Small scale assembly of a sequence reads

The purpose of this exercise is to give a small scale example of sequence assembly using a handful of sequence reads instead of the thousands or millions used in a genome sequencing project.

We will be using the software CAP3. The CAP3 software is one of the oldest and is widely used for genome assembly.

The DNA that was sequenced is a vector called pMEC1002. The pMEC1002 is the vector p426TEF (Mumberg 1995) where the gene AmLAT2 has been cloned. p426TEF is a Saccharomyces cerevisiae expression vector. The gene AmLAT2 encode a membrane protein from the fungus Ambrosiozyma monospora.

The sequence for this gene is available at Genbank with** accession number AY923869.

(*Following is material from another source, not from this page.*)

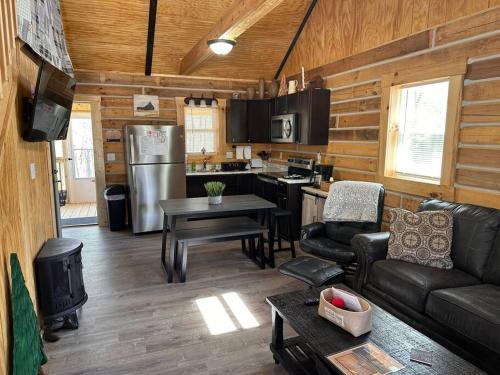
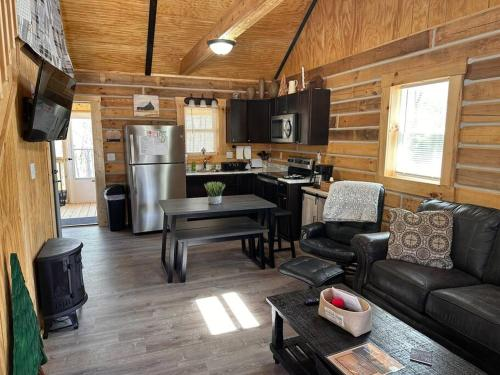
- boots [42,315,78,342]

The gene was amplified by PCR using these two primers:

>146_LAT2fwd (38-mer)

GATCAAGCTTAAAATGGGTCAGTTTATTGAAAAATTCA

>145_LAT2rev (37-mer)

GATCTCGAGTCAAACACTACTTACAGAGTCTTTGAGC

The PCR product and the p426TEF vector were both digested with restriction enzymes HindIII and XhoI. The two fragments were ligated together and the circular vector was isolated. The purpose to this cloning was to express the membrane protein in Saccharomyces cerevisiae.

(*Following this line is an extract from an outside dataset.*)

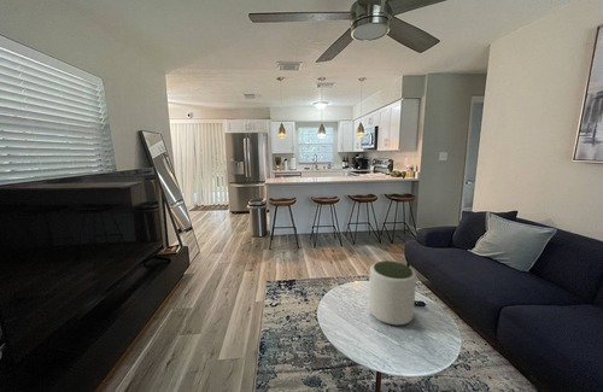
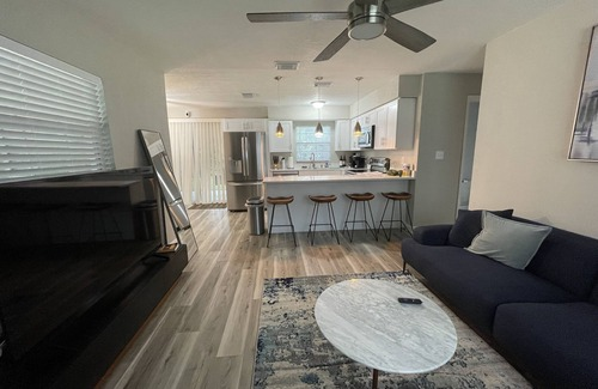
- plant pot [368,259,417,326]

The plasmid DNA was sequenced eight different primers, mostly covering the AmLAT2 gene. The resulting sequence reads are available in the file “2008-12-11 & 2008-12-19 seqs in fasta format.txt”.

You can use the CAP3 assembler available at http://doua.prabi.fr/software/cap3.

Question 1:

Analyze the result of the sequencing and compare with the theoretically expected result. Can you find any problems?